Page extract:

## START

Once the request. xml file is detected at the publishing point, it is read, and if the media files are uploaded, they are moved to the origin server after checking for their integrity. On the other hand, if the URL of the media files point to a server in the customer's premises, these files are downloaded to the publishing point and then to origin server of the service provider's CDN infrastructure. All files are now under the control of the CDN infrastructure but all meta-data control over individual files and buckets is with the CDN customer. This ensures that the CDN customer has full control over the duration for which content is valid and also the geographic location in which the content may be shown. The meta-data allows a CDN customer to add, remove and update content file(s).

After processing the files, the monitoring process generates a responses. xml file in the same directory. This notifies the CDN customer if the content uploaded to the publishing point was successfully ingested. In addition, the CDN customer gets the CDN URL(s) of the uploaded content.

Next, the content publisher moves the uploaded files together with the block level integrity check to the origin server. Any end point requesting content will make the request to the origin server. The same holds if the content is downloaded from the origin sever by any of the CDN end points that serve the content to a requesting CDN customer.

The end points have a list of buckets and files together with block level checksum information from the CDN manager (via the tracker). When end users request a content file, the end point contacts the origin server. The origin server (or other end points in the same datacenter) serve the requested content. The receiving end point verifies the block level integrity of the downloaded file. Once verified, the end point serves the content to the requesting end user(s). - CDN Interaction among its core components:

The CDN infrastructure consists of a variety of components - tracker, topology server, end points, publishing server, origin server and entry point. A CDN customer can interact with the service provider's CDN infrastructure only at the publishing server.

The communication between each of the CDN entities occurs via RPCs. The RPCs may take any of the following formats: XML, binary, json, REST API call etc. with HTTP as a transport mechanism.

In this section, the interaction between the entities of the CDN infrastructure is described.

Interaction between the CDN manager and the tracker: Any change in meta- data of a bucket (or the file in a bucket) by a CDN customer is reflected at the CDN Manager immediately. Since the tracker synchronizes the buckets with the CDN Manager periodically, any change in the bucket meta-data is reflected at the tracker in a matter of seconds. The tracker also synchronizes with the end points frequently. So, any change in the meta-data of the bucket (or any file in a bucket) at the content manager is propagated to the end points in a very short time (tens of seconds).

The geo-location database, geodb (and any changes in the geodb) are propagated to the tracker periodically. The geodb information is sent to the end points to exercise geo-blocking.

## END

Information supplied:
## START

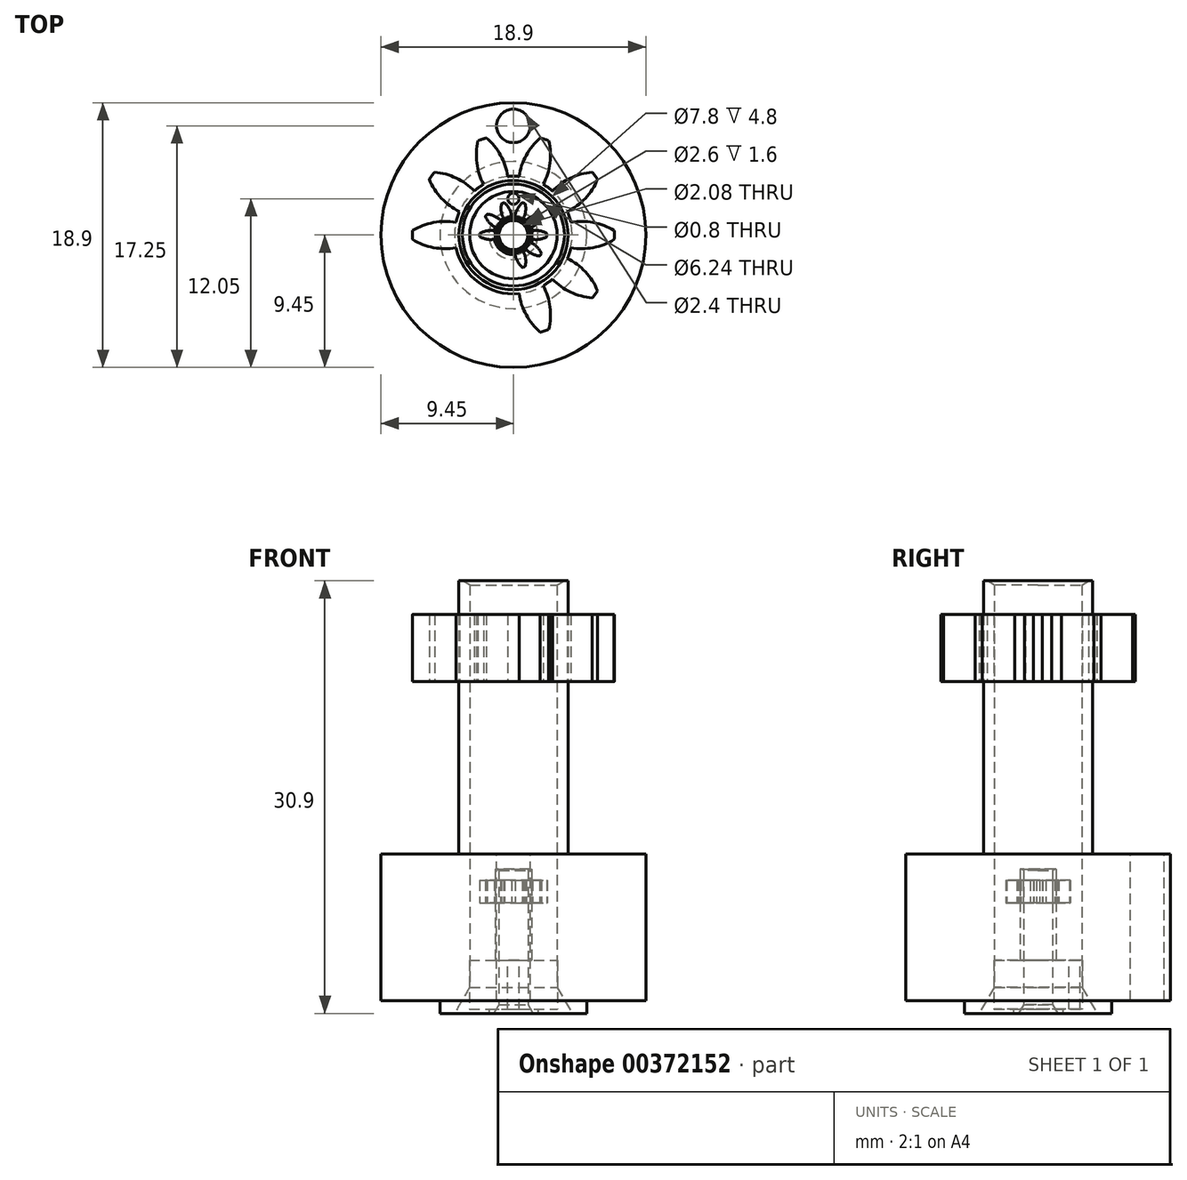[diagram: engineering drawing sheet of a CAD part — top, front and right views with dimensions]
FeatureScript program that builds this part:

## END

Given exercise:
Turn the paragraph of the CDN extract that opens with "Interaction between the CDN manager and the tracker" into a brief bulleted list that keeps its main facts. The listing comes from a different source than the text.

Reply to the task:
- When a CDN customer changes the meta-data of a bucket, or of a file in a bucket, the change is reflected at the CDN Manager immediately.
- The tracker synchronizes the buckets with the CDN Manager periodically, so the change reaches the tracker within seconds.
- The tracker also synchronizes frequently with the end points.
- As a result, meta-data changes reach the end points in a very short time (tens of seconds).